Practically, LLMs could serve as preliminary reviewers, providing initial feedback that can be refined by human experts. This hybrid approach might alleviate some of the workload on human reviewers while ensuring the high standards of peer review are maintained.

Theoretically, the paper underscores areas for future research in enhancing LLMs' ability to understand and critique domain-specific content. The development of more sophisticated models that incorporate deeper reasoning and contextual understanding is necessary.

Conclusion

The paper "LLMs Assist NLP Researchers: Critique Paper (Meta-)Reviewing" provides a meticulous evaluation of the role LLMs can play in the academic peer review process.
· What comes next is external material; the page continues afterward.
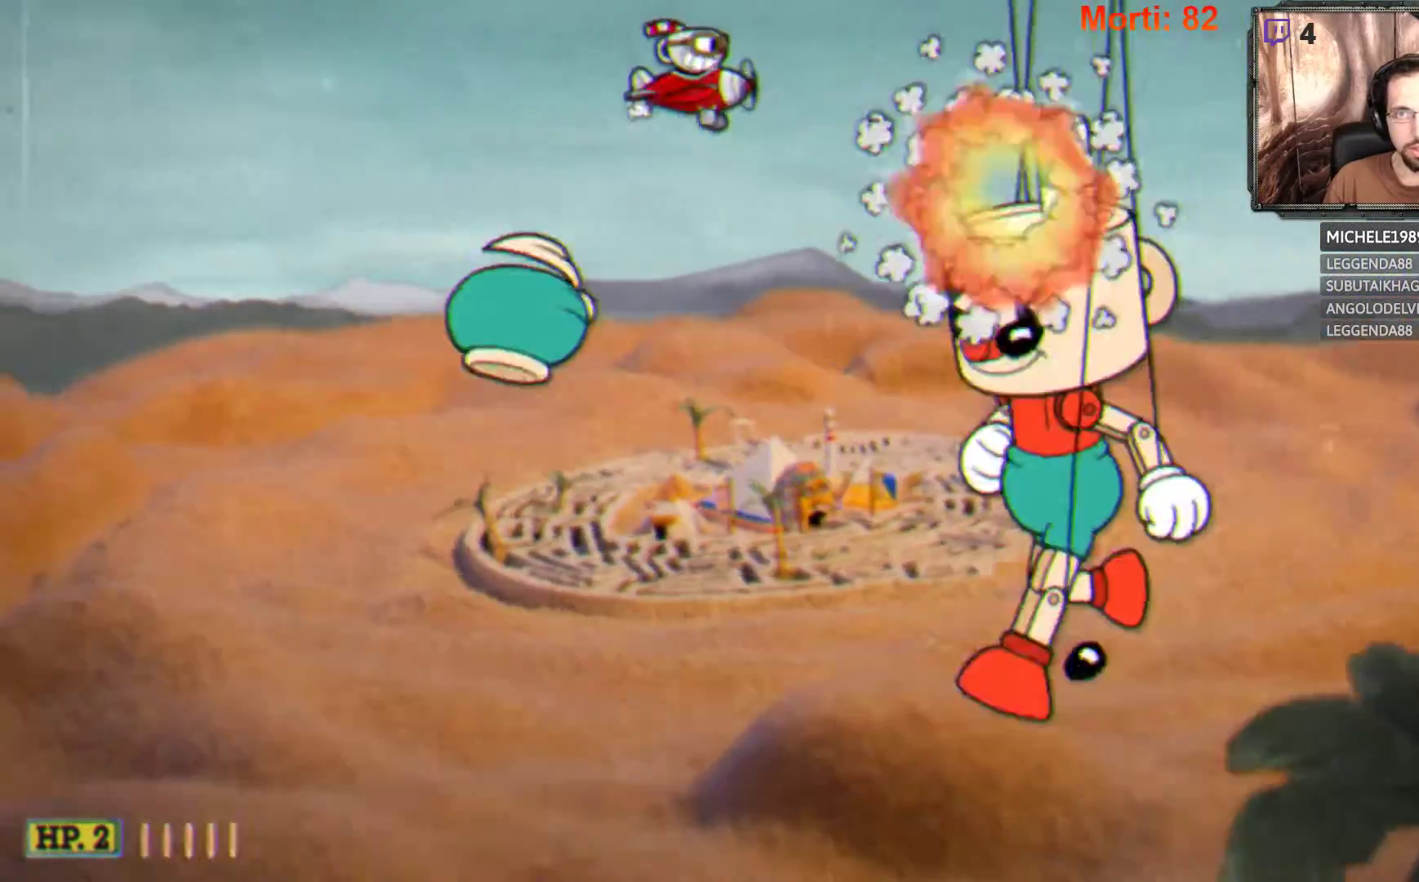
{"buttons": ["L2"], "left_stick": "center", "right_stick": "center", "events": [[167, "left_stick", "left"], [467, "left_stick", "center"]]}
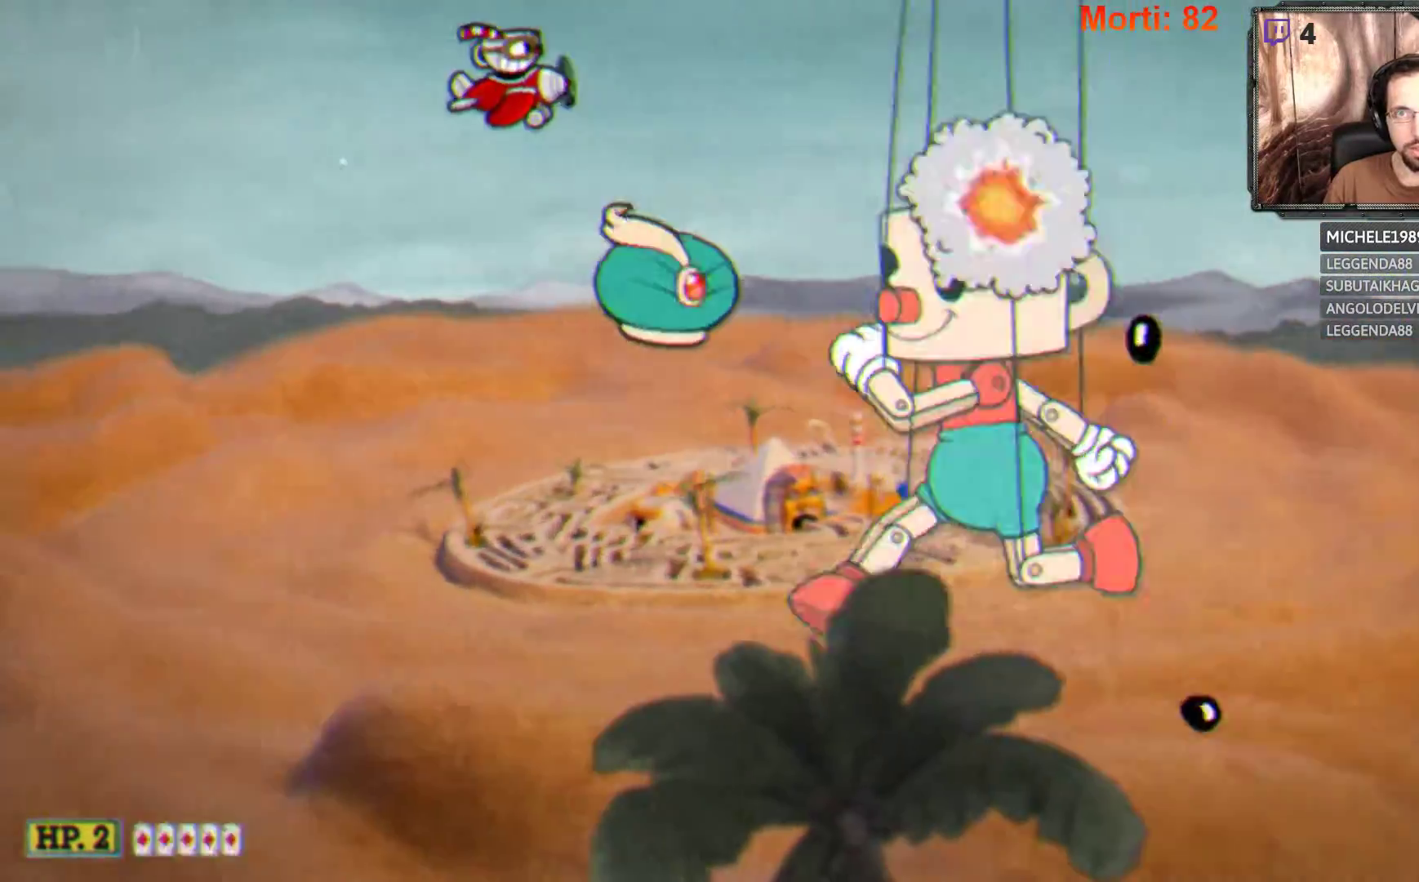
{"buttons": ["L2"], "left_stick": "center", "right_stick": "center", "events": [[133, "left_stick", "left"], [467, "left_stick", "center"]]}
The constructed ReviewCritique dataset offers a valuable resource for ongoing research in AI-assisted peer review and benchmarking. The paper's findings encourage cautious optimism about the benefits of LLMs, with a clear recognition of their current limitations and the need for comprehensive human oversight. Moving forward, the integration of AI in peer review will likely involve a collaborative approach, leveraging both the efficiency of LLMs and the nuanced judgment of human experts.